Fernwärme im aktuellen Halbjahresbericht erneut preisstabil
Die von AGFW, BDEW und VKU entwickelte Preistransparenzplattform hat sich am Markt fest etabliert, bildet mehr als 50 Prozent des deutschen Fernwärmeabsatzes ab und schafft somit eine verlässliche und transparente Datengrundlage. Sie umfasst rund 27.000 km Fernwärmenetz und 61.500 GWh Wärmeabsatz. Zum Stichtag 1. April 2026 sind 710 Teilnetze auf der Plattform gelistet. Seit Beginn der Plattform sind 158 Teilnetze hinzugekommen.
Preisstabilität
Die Preisentwicklung am Wärmemarkt zeigt, dass Fernwärme im Vergleich zu Öl, Gas oder Holzprodukten deutlich weniger anfällig für kurzfristige Preissprünge ist. Aufgrund der typischen Preisanpassungssystematik werden Preisveränderungen in der Regel nur zeitversetzt und schrittweise an die Kundinnen und Kunden weitergegeben. Nach den Daten der Plattform passen mehr als 60 Prozent der Versorgungsunternehmen ihre Preise jährlich an, meist zum 1. Januar.
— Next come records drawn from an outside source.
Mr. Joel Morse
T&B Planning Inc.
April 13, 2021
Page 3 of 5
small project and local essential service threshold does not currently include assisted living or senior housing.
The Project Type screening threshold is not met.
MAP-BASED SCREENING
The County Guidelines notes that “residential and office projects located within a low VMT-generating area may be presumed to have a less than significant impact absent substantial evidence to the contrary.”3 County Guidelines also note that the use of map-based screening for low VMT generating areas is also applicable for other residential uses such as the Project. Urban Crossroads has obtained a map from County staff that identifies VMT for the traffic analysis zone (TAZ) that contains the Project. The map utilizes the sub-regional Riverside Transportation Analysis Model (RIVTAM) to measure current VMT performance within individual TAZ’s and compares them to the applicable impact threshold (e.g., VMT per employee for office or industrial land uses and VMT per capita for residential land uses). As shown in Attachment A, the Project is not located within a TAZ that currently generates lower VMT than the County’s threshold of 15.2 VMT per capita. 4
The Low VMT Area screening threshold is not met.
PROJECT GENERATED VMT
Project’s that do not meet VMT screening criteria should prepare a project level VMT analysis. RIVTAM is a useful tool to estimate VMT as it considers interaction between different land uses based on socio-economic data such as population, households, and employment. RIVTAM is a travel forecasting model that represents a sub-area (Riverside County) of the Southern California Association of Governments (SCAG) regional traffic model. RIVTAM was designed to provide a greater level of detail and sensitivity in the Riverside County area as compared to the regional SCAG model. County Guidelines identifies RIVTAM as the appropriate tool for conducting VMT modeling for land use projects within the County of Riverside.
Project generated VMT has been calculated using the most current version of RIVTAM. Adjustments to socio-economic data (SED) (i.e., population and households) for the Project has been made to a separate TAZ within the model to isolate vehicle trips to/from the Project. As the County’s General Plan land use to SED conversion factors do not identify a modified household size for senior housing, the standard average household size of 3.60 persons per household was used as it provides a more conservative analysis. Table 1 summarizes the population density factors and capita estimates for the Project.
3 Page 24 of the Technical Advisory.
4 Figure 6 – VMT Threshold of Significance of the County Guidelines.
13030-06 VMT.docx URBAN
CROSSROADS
Dadurch werden Preisspitzen geglättet, und Entwicklungen auf den globalen Energiemärkten werden für Fernwärmekunden erst zeitverzögert sichtbar.
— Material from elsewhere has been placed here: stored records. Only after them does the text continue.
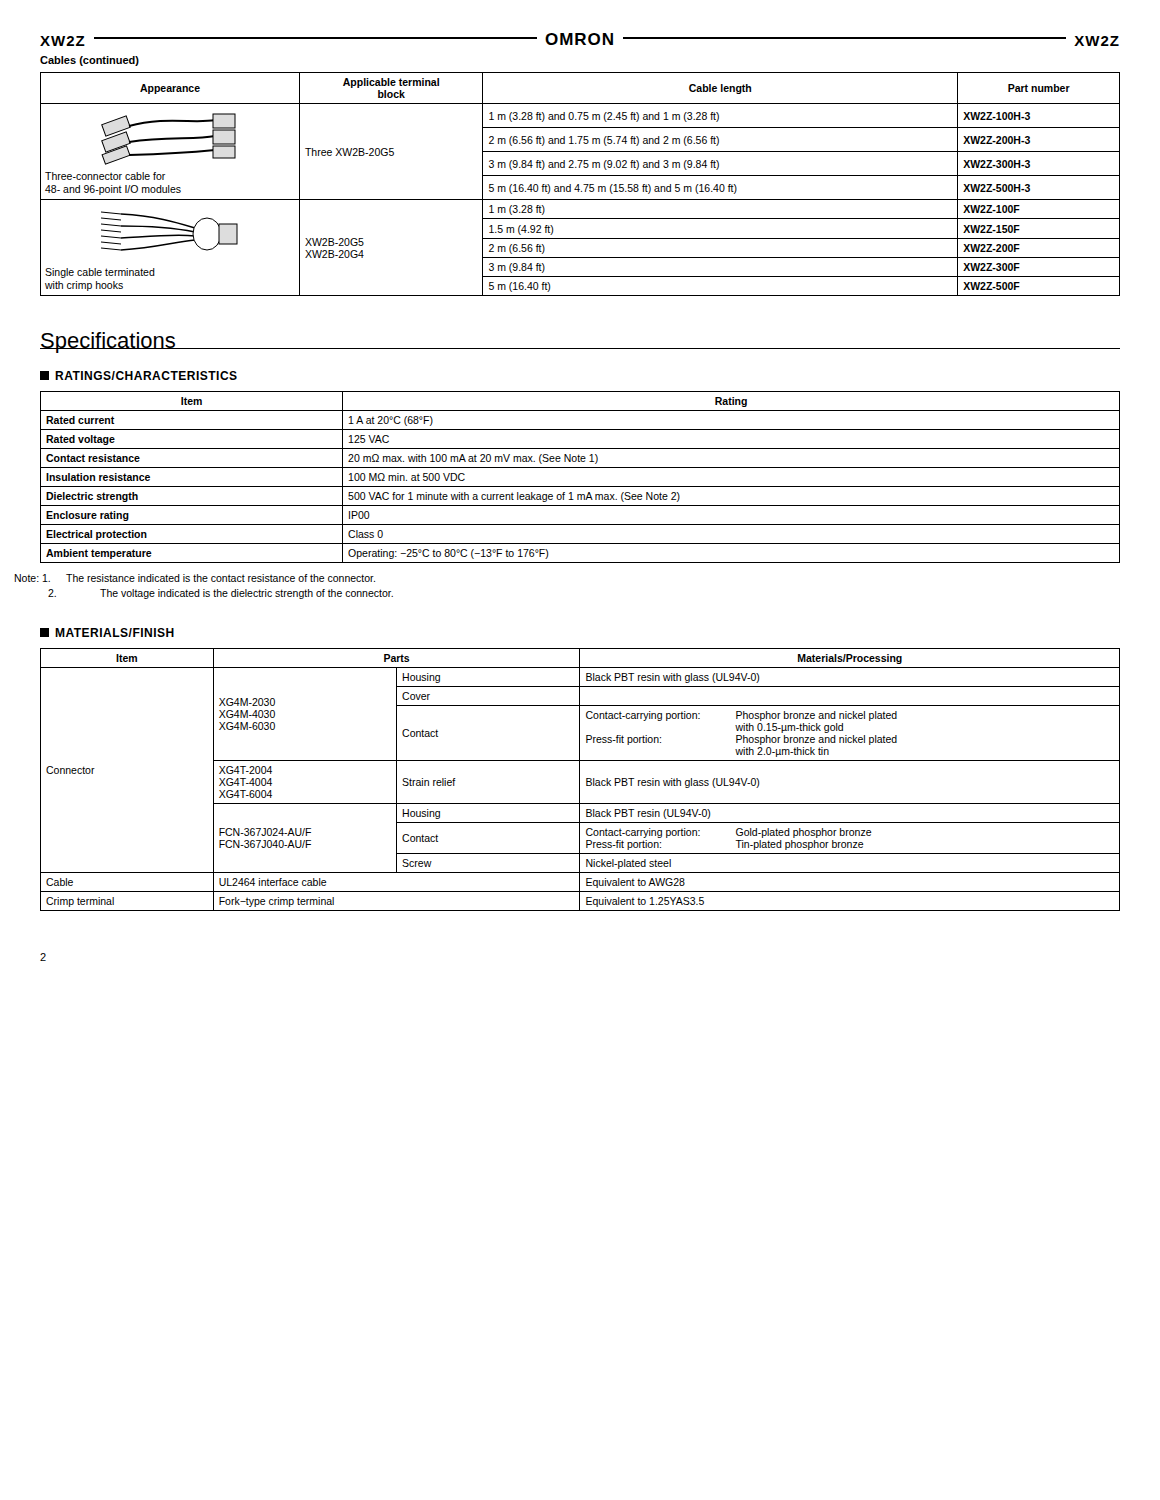XW2Z OMRON XW2Z
Cables (continued)
| Appearance | Applicable terminal block | Cable length | Part number |
| --- | --- | --- | --- |
| Three-connector cable for 48- and 96-point I/O modules | Three XW2B-20G5 | 1 m (3.28 ft) and 0.75 m (2.45 ft) and 1 m (3.28 ft) | XW2Z-100H-3 |
| 2 m (6.56 ft) and 1.75 m (5.74 ft) and 2 m (6.56 ft) | XW2Z-200H-3 |
| 3 m (9.84 ft) and 2.75 m (9.02 ft) and 3 m (9.84 ft) | XW2Z-300H-3 |
| 5 m (16.40 ft) and 4.75 m (15.58 ft) and 5 m (16.40 ft) | XW2Z-500H-3 |
| Single cable terminated with crimp hooks | XW2B-20G5 XW2B-20G4 | 1 m (3.28 ft) | XW2Z-100F |
| 1.5 m (4.92 ft) | XW2Z-150F |
| 2 m (6.56 ft) | XW2Z-200F |
| 3 m (9.84 ft) | XW2Z-300F |
| 5 m (16.40 ft) | XW2Z-500F |
Specifications
RATINGS/CHARACTERISTICS
| Item | Rating |
| --- | --- |
| Rated current | 1 A at 20°C (68°F) |
| Rated voltage | 125 VAC |
| Contact resistance | 20 mΩ max. with 100 mA at 20 mV max. (See Note 1) |
| Insulation resistance | 100 MΩ min. at 500 VDC |
| Dielectric strength | 500 VAC for 1 minute with a current leakage of 1 mA max. (See Note 2) |
| Enclosure rating | IP00 |
| Electrical protection | Class 0 |
| Ambient temperature | Operating: −25°C to 80°C (−13°F to 176°F) |
Note: 1. The resistance indicated is the contact resistance of the connector.
2. The voltage indicated is the dielectric strength of the connector.
MATERIALS/FINISH
| Item | Parts | Materials/Processing |
| --- | --- | --- |
| Connector | XG4M-2030 XG4M-4030 XG4M-6030 | Housing | Black PBT resin with glass (UL94V-0) |
| Cover | |
| Contact | Contact-carrying portion: Phosphor bronze and nickel plated with 0.15-µm-thick gold Press-fit portion: Phosphor bronze and nickel plated with 2.0-µm-thick tin |
| XG4T-2004 XG4T-4004 XG4T-6004 | Strain relief | Black PBT resin with glass (UL94V-0) |
| FCN-367J024-AU/F FCN-367J040-AU/F | Housing | Black PBT resin (UL94V-0) |
| Contact | Contact-carrying portion: Gold-plated phosphor bronze Press-fit portion: Tin-plated phosphor bronze |
| Screw | Nickel-plated steel |
| Cable | UL2464 interface cable | Equivalent to AWG28 |
| Crimp terminal | Fork−type crimp terminal | Equivalent to 1.25YAS3.5 |
2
Die aktuellen Zahlen zur Preistransparenzplattform unterstreichen die hohe Preisstabilität im Markt: Seit 2023 liegt der gewichtete Mischpreis für Fernwärme stabil bei rund 16 ct/kWh brutto. Für den Stichtag 01.04.2026 liegt der gewichtete Mischpreis für den Abnahmefall Mehrfamilienhaus bei 15,6 ct/kWh brutto.
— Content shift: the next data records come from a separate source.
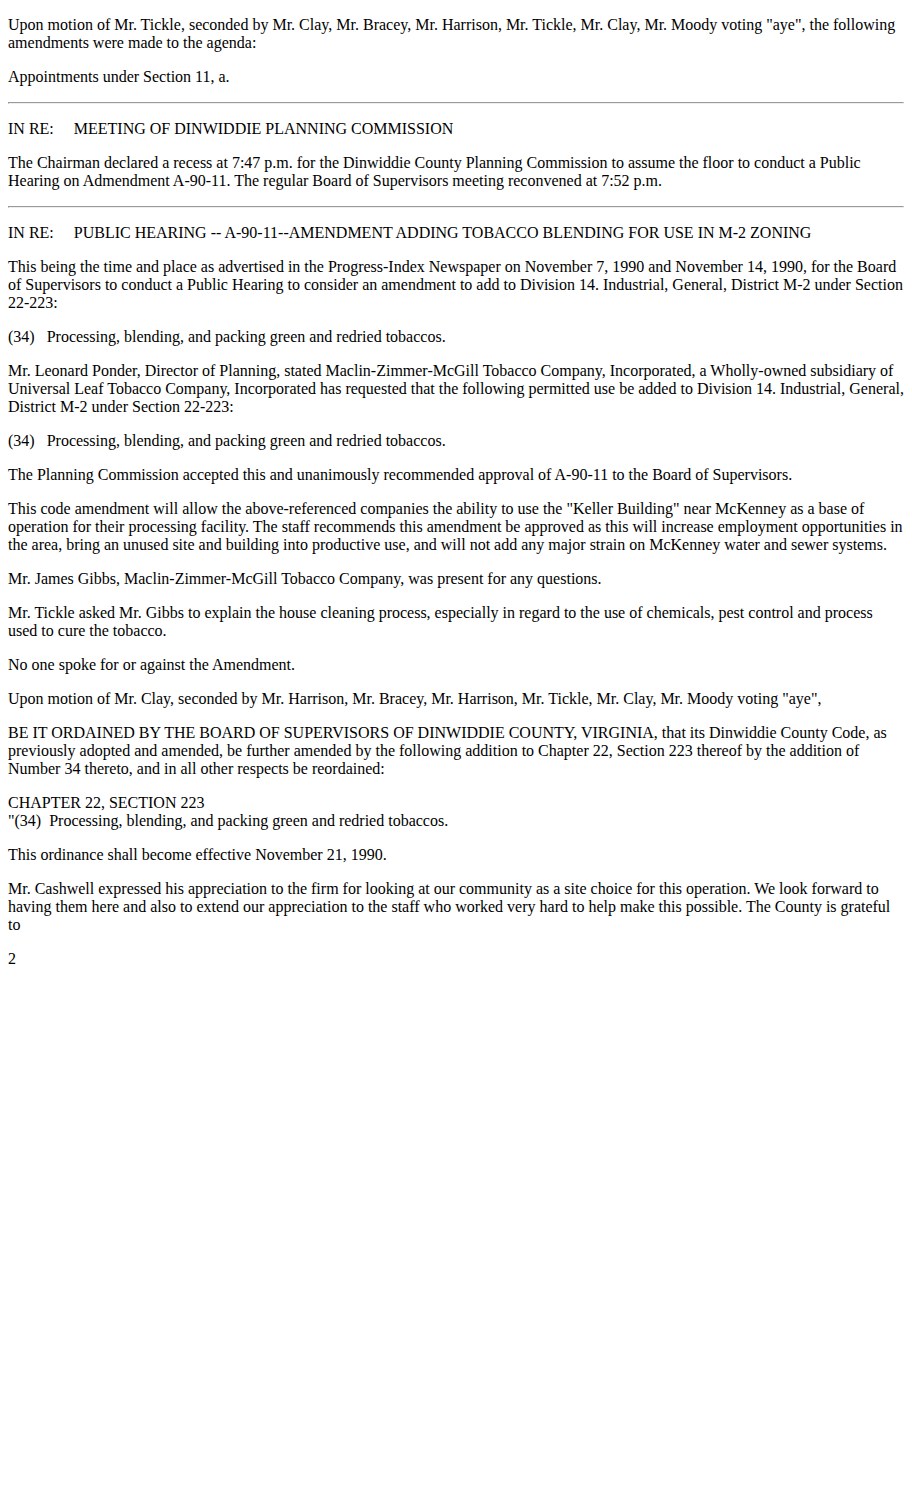Upon motion of Mr. Tickle, seconded by Mr. Clay, Mr. Bracey, Mr. Harrison, Mr. Tickle, Mr. Clay, Mr. Moody voting "aye", the following amendments were made to the agenda:
Appointments under Section 11, a.
IN RE: MEETING OF DINWIDDIE PLANNING COMMISSION
The Chairman declared a recess at 7:47 p.m. for the Dinwiddie County Planning Commission to assume the floor to conduct a Public Hearing on Admendment A-90-11. The regular Board of Supervisors meeting reconvened at 7:52 p.m.
IN RE: PUBLIC HEARING -- A-90-11--AMENDMENT ADDING TOBACCO BLENDING FOR USE IN M-2 ZONING
This being the time and place as advertised in the Progress-Index Newspaper on November 7, 1990 and November 14, 1990, for the Board of Supervisors to conduct a Public Hearing to consider an amendment to add to Division 14. Industrial, General, District M-2 under Section 22-223:
(34) Processing, blending, and packing green and redried tobaccos.
Mr. Leonard Ponder, Director of Planning, stated Maclin-Zimmer-McGill Tobacco Company, Incorporated, a Wholly-owned subsidiary of Universal Leaf Tobacco Company, Incorporated has requested that the following permitted use be added to Division 14. Industrial, General, District M-2 under Section 22-223:
(34) Processing, blending, and packing green and redried tobaccos.
The Planning Commission accepted this and unanimously recommended approval of A-90-11 to the Board of Supervisors.
This code amendment will allow the above-referenced companies the ability to use the "Keller Building" near McKenney as a base of operation for their processing facility. The staff recommends this amendment be approved as this will increase employment opportunities in the area, bring an unused site and building into productive use, and will not add any major strain on McKenney water and sewer systems.
Mr. James Gibbs, Maclin-Zimmer-McGill Tobacco Company, was present for any questions.
Mr. Tickle asked Mr. Gibbs to explain the house cleaning process, especially in regard to the use of chemicals, pest control and process used to cure the tobacco.
No one spoke for or against the Amendment.
Upon motion of Mr. Clay, seconded by Mr. Harrison, Mr. Bracey, Mr. Harrison, Mr. Tickle, Mr. Clay, Mr. Moody voting "aye",
BE IT ORDAINED BY THE BOARD OF SUPERVISORS OF DINWIDDIE COUNTY, VIRGINIA, that its Dinwiddie County Code, as previously adopted and amended, be further amended by the following addition to Chapter 22, Section 223 thereof by the addition of Number 34 thereto, and in all other respects be reordained:
CHAPTER 22, SECTION 223
"(34) Processing, blending, and packing green and redried tobaccos.
This ordinance shall become effective November 21, 1990.
Mr. Cashwell expressed his appreciation to the firm for looking at our community as a site choice for this operation. We look forward to having them here and also to extend our appreciation to the staff who worked very hard to help make this possible. The County is grateful to
2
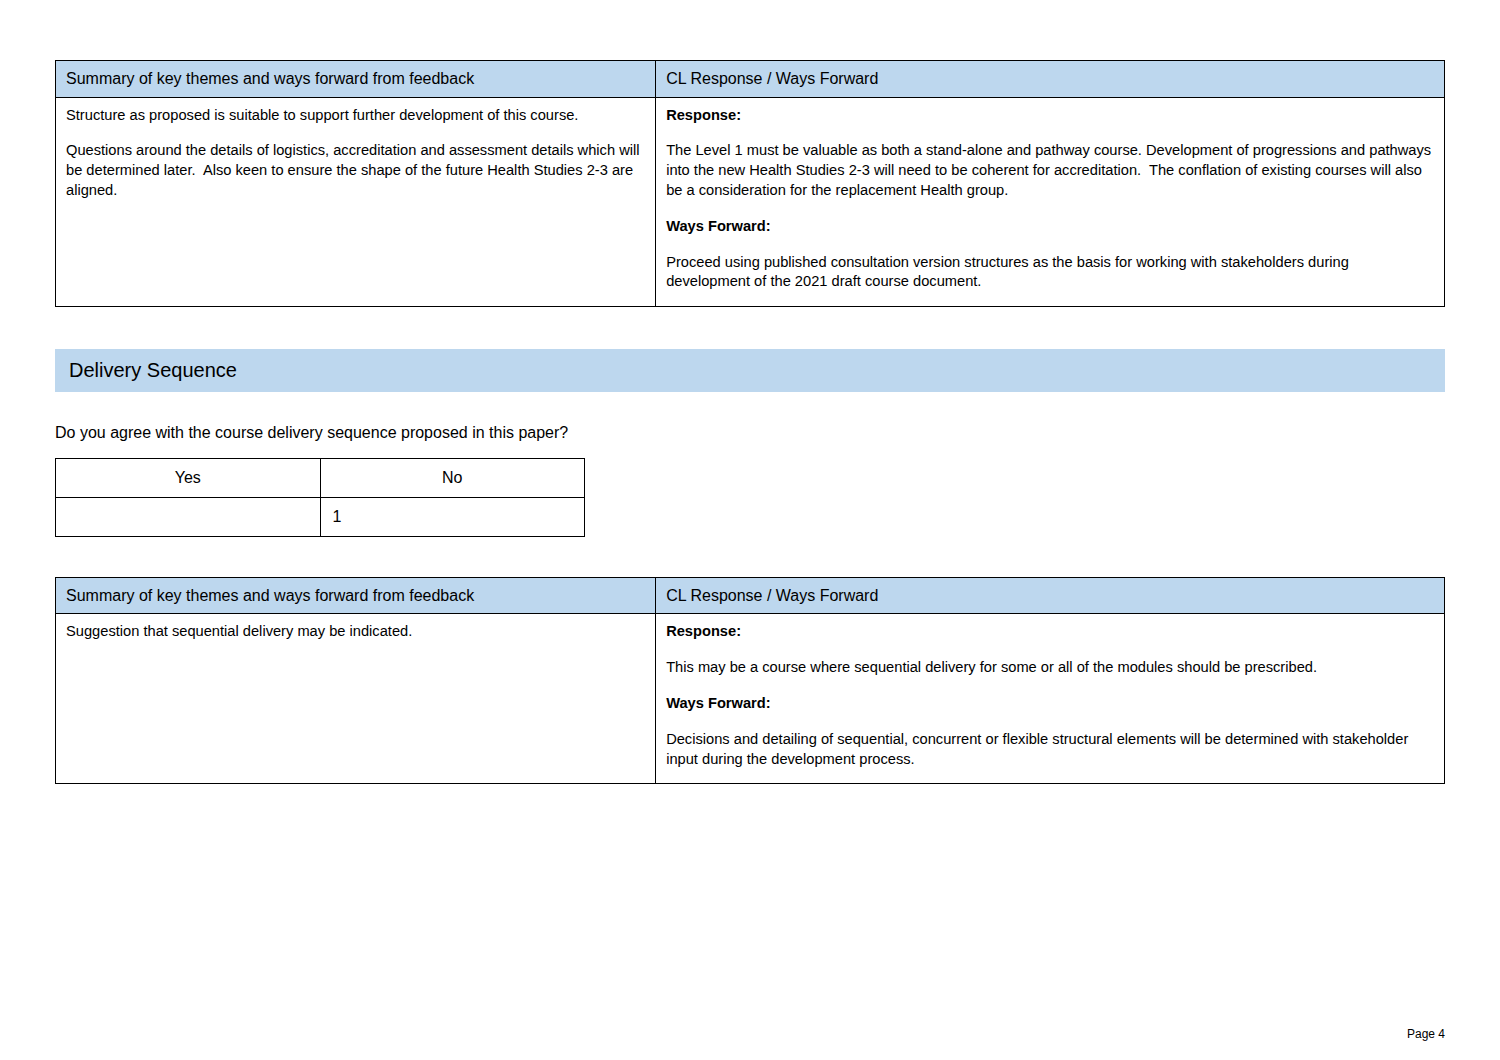| Summary of key themes and ways forward from feedback | CL Response / Ways Forward |
| --- | --- |
| Structure as proposed is suitable to support further development of this course. Questions around the details of logistics, accreditation and assessment details which will be determined later. Also keen to ensure the shape of the future Health Studies 2-3 are aligned. | Response: The Level 1 must be valuable as both a stand-alone and pathway course. Development of progressions and pathways into the new Health Studies 2-3 will need to be coherent for accreditation. The conflation of existing courses will also be a consideration for the replacement Health group. Ways Forward: Proceed using published consultation version structures as the basis for working with stakeholders during development of the 2021 draft course document. |
Delivery Sequence
Do you agree with the course delivery sequence proposed in this paper?
| Yes | No |
| | 1 |
| Summary of key themes and ways forward from feedback | CL Response / Ways Forward |
| --- | --- |
| Suggestion that sequential delivery may be indicated. | Response: This may be a course where sequential delivery for some or all of the modules should be prescribed. Ways Forward: Decisions and detailing of sequential, concurrent or flexible structural elements will be determined with stakeholder input during the development process. |
Page 4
Zugleich macht die Auswertung deutlich, dass die Fernwärmepreise für die überwiegende Mehrheit der Kundinnen und Kunden in einem engen Korridor liegen: Für nahezu den gesamten erfassten Wärmeabsatz bewegen sie sich zwischen 12,5 und 17,5 Cent pro Kilowattstunde. Preisabweichungen nach oben oder unten betreffen nur einen kleinen Teil des Marktes. Die Fernwärme ist ein stark lokal geprägtes Produkt, dessen Preisniveau wesentlich von den jeweils verfügbaren Energieträgern und deren Kosten vor Ort abhängt.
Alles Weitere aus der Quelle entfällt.